Family and education.
Barhebræus's father, Aaron, a physician by profession, was counted among the primary citizens of Melitene and took care to have his son imbued with letters from childhood; and because he was of a sharp intellect, he vigorously attacked all types of disciplines:
"He first devoted effort to the Greek, Syriac, and Arabic languages; soon, having completed the course of philosophy and theology, he practiced medicine under his father and other physicians of that age who were most famous, whom he himself praises in his books: his writings declare how much he excelled in these studies3."
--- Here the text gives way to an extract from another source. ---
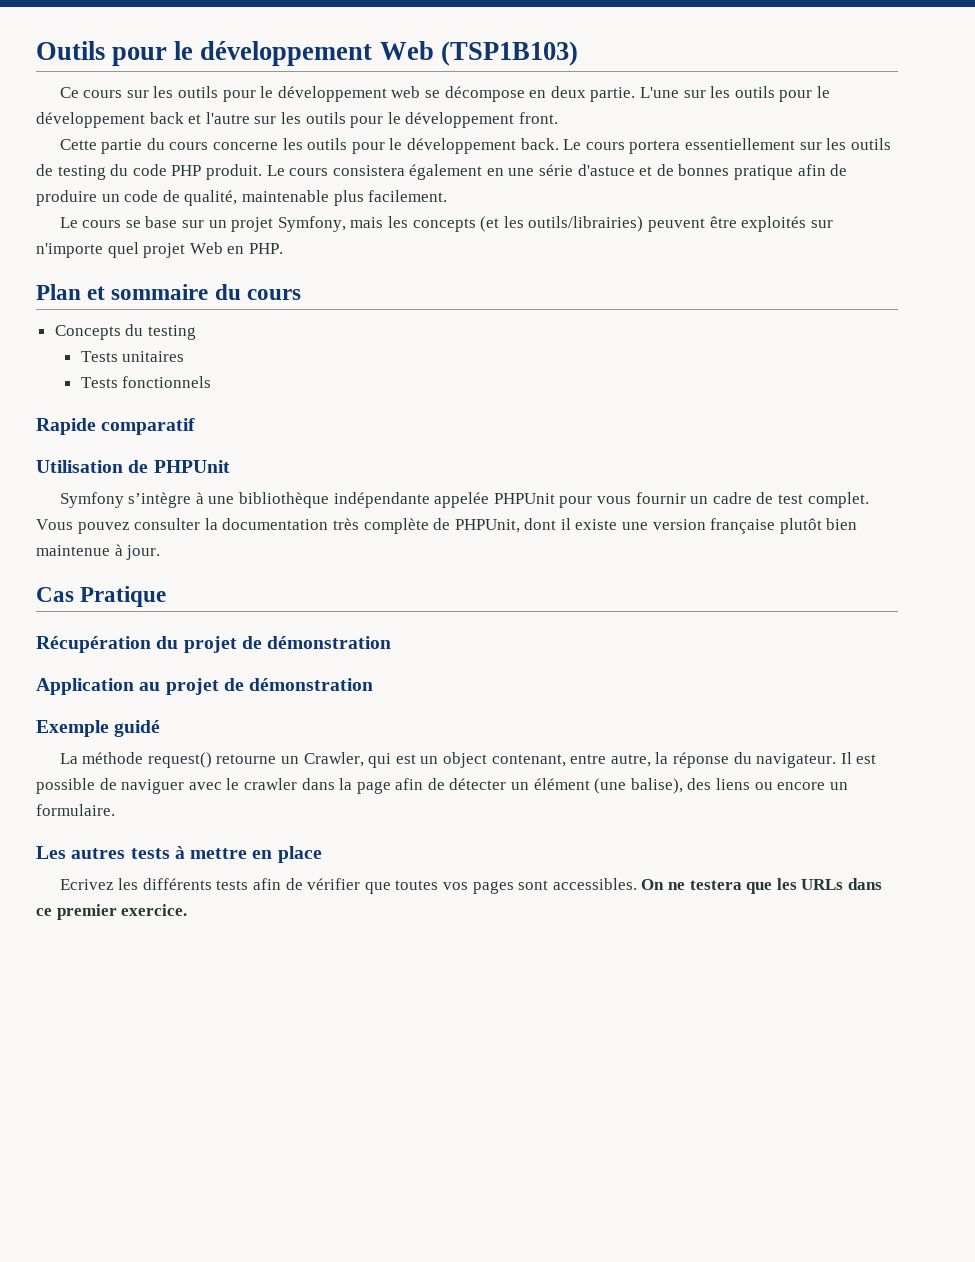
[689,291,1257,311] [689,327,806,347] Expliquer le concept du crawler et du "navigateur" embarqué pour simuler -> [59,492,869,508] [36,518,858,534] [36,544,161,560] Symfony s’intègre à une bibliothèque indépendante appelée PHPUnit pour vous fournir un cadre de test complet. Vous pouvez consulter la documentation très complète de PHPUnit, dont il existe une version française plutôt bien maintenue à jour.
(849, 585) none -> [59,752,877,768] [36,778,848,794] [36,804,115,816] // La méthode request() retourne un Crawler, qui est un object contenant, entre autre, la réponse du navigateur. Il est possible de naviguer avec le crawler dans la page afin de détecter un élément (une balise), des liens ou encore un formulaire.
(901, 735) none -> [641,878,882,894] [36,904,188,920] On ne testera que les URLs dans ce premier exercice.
While he was tranquilly occupied with studies in the city, new evils and new plundering were added to the almost continuous calamities of wars brought upon Armenia and Syria by the Saracens, Greeks, and Franks, at the hands of the Mongol Tatars, who were ravaging all of Asia from Persia to Palestine with fire and sword.
1: Bernstein is mistaken where, in his Specimen of the Syriac Chronicle (Leipzig, 1822, p. 3), he writes: "Abu'l-Faraj, that is, he is called the father of Faraj, with the name taken from his own son, Faraj, according to the custom of the Arabs." For there is no document anywhere suggesting that Barhebræus had children; on the contrary, it is proven by many arguments that he led a perpetually celibate life. Before he was promoted to the episcopacy at the age of twenty, he had taken the monastic habit, and thus was bound by Jacobite law to preserve chastity; bishops were chosen from the monks, and if any monk were to strip off the habit of his profession, he was forbidden from being further promoted to sacred orders. These statutes, accepted by the ancients, are reported by Barhebræus himself in the Nomocanon, p. I, ch. VII, sect. X, in Mai: New Collection of Ancient Writers, vol. X.
2: See below, pp. 423-424.
3: Jos. Sim. Assemanus, in the work: Bibliotheca Orientalis, Clementino-Vaticana (Rome, 1719-1728), vol. II, p. 244.